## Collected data
[Start of Attachment]
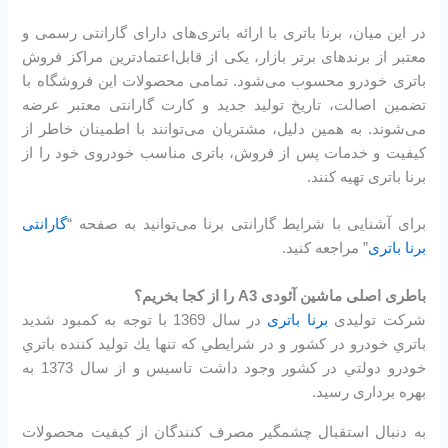
در این میان، برنا باتری با ارائه باتری‌های دارای گارانتی رسمی و
معتبر از برندهای برتر بازار، یکی از قابل‌اعتمادترین مراکز فروش
باتری خودرو محسوب می‌شود. تمامی محصولات این فروشگاه با
تضمین اصالت، تاریخ تولید جدید و کارت گارانتی معتبر عرضه
می‌شوند. به همین دلیل، مشتریان می‌توانند با اطمینان خاطر از
کیفیت و خدمات پس از فروش، باتری مناسب خودروی خود را از
برنا باتری تهیه کنند.
برای آشنایی با شرایط گارانتی برنا می‌توانید به صفحه “
گارانتی
برنا باتری
” مراجعه کنید.
باطری اصلی ماشین آئودی A3 را از کجا بخریم؟
شرکت تولیدی
برنا باتری
در سال 1369 با توجه به كمبود شديد
باتري خودرو در كشور و در شرايطي كه تنها يك توليد كننده باتري
خودرو دولتي در كشور وجود داشت تاسیس و از سال 1373 به
بهره برداری رسید.
به دنبال استقبال چشمگير مصرف كنندگان از كيفيت محصولات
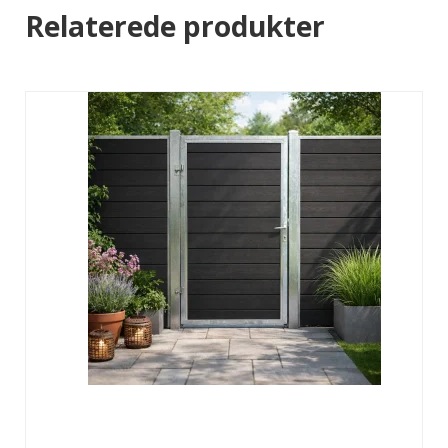
Relaterede produkter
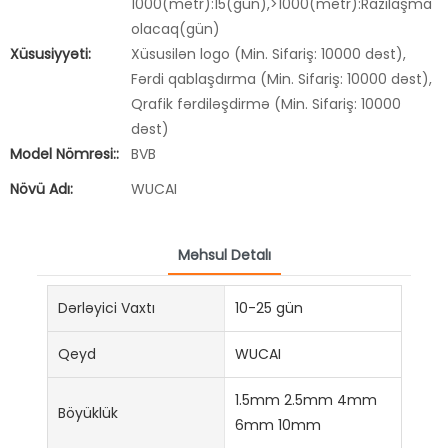
1000(metr):15(gün),>1000(metr):Razılaşma
olacaq(gün)
Xüsusiyyəti:
Xüsusilən logo (Min. Sifariş: 10000 dəst),
Fərdi qablaşdırma (Min. Sifariş: 10000 dəst),
Qrafik fərdiləşdirmə (Min. Sifariş: 10000
dəst)
Model Nömrəsi::
BVB
Növü Adı:
WUCAI
Məhsul Detalı
Dərləyici Vaxtı
10-25 gün
Qeyd
WUCAI
1.5mm 2.5mm 4mm
Böyüklük
6mm 10mm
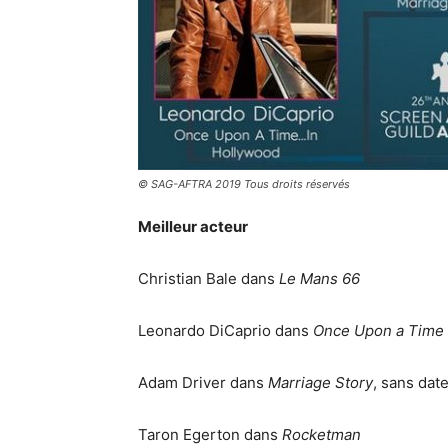
© SAG-AFTRA 2019 Tous droits réservés
Meilleur acteur
Christian Bale dans
Le Mans 66
Leonardo DiCaprio dans
Once Upon a Time 
Adam Driver dans
Marriage Story
, sans dat
Taron Egerton dans
Rocketman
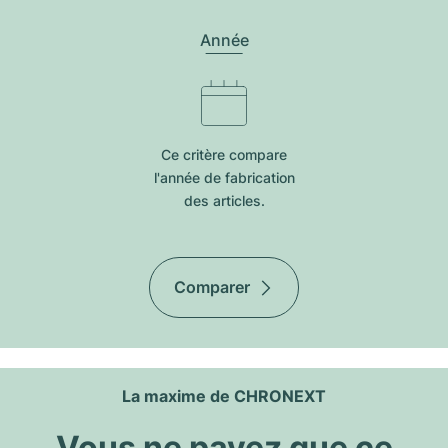
Année
Ce critère compare
l'année de fabrication
des articles.
Comparer
La maxime de CHRONEXT
Vous ne payez que ce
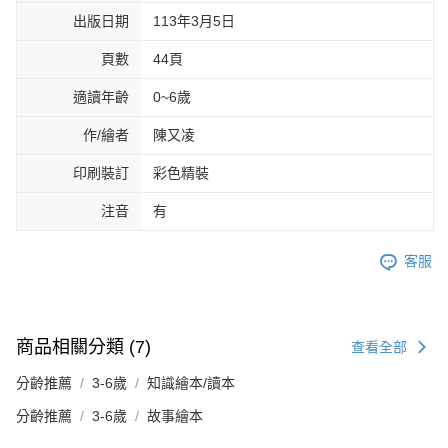
出版日期
113年3月5日
頁數
44頁
適讀年齡
0~6歲
作/繪者
陳又凌
印刷裝訂
彩色精裝
注音
有
客服
商品相關分類 (7)
查看全部
分齡推薦
3-6歲
知識繪本/讀本
分齡推薦
3-6歲
故事繪本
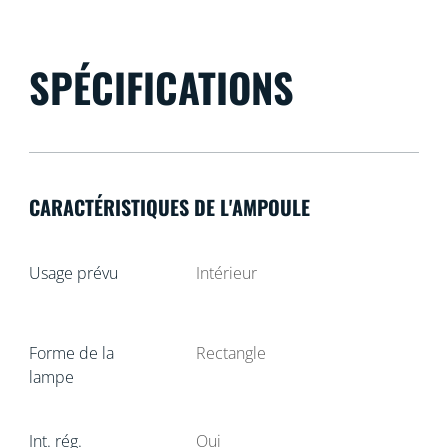
SPÉCIFICATIONS
CARACTÉRISTIQUES DE L'AMPOULE
Usage prévu
Intérieur
Forme de la
Rectangle
lampe
Int. rég.
Oui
[End of Attachment]
## DIRECTIONS
Please reproduce all of the text from the records above, line for line and without any changes, leaving the pictures out of your answer.

## ANSWER TO THE PROBLEM
در این میان، برنا باتری با ارائه باتری‌های دارای گارانتی رسمی و
معتبر از برندهای برتر بازار، یکی از قابل‌اعتمادترین مراکز فروش
باتری خودرو محسوب می‌شود. تمامی محصولات این فروشگاه با
تضمین اصالت، تاریخ تولید جدید و کارت گارانتی معتبر عرضه
می‌شوند. به همین دلیل، مشتریان می‌توانند با اطمینان خاطر از
کیفیت و خدمات پس از فروش، باتری مناسب خودروی خود را از
برنا باتری تهیه کنند.
برای آشنایی با شرایط گارانتی برنا می‌توانید به صفحه “
گارانتی
برنا باتری
” مراجعه کنید.
باطری اصلی ماشین آئودی A3 را از کجا بخریم؟
شرکت تولیدی
برنا باتری
در سال 1369 با توجه به كمبود شديد
باتري خودرو در كشور و در شرايطي كه تنها يك توليد كننده باتري
خودرو دولتي در كشور وجود داشت تاسیس و از سال 1373 به
بهره برداری رسید.
به دنبال استقبال چشمگير مصرف كنندگان از كيفيت محصولات
Relaterede produkter
1000(metr):15(gün),>1000(metr):Razılaşma
olacaq(gün)
Xüsusiyyəti:
Xüsusilən logo (Min. Sifariş: 10000 dəst),
Fərdi qablaşdırma (Min. Sifariş: 10000 dəst),
Qrafik fərdiləşdirmə (Min. Sifariş: 10000
dəst)
Model Nömrəsi::
BVB
Növü Adı:
WUCAI
Məhsul Detalı
Dərləyici Vaxtı
10-25 gün
Qeyd
WUCAI
1.5mm 2.5mm 4mm
Böyüklük
6mm 10mm
© SAG-AFTRA 2019 Tous droits réservés
Meilleur acteur
Christian Bale dans
Le Mans 66
Leonardo DiCaprio dans
Once Upon a Time 
Adam Driver dans
Marriage Story
, sans dat
Taron Egerton dans
Rocketman
Année
Ce critère compare
l'année de fabrication
des articles.
Comparer
La maxime de CHRONEXT
Vous ne payez que ce
出版日期
113年3月5日
頁數
44頁
適讀年齡
0~6歲
作/繪者
陳又凌
印刷裝訂
彩色精裝
注音
有
客服
商品相關分類 (7)
查看全部
分齡推薦
3-6歲
知識繪本/讀本
分齡推薦
3-6歲
故事繪本
SPÉCIFICATIONS
CARACTÉRISTIQUES DE L'AMPOULE
Usage prévu
Intérieur
Forme de la
Rectangle
lampe
Int. rég.
Oui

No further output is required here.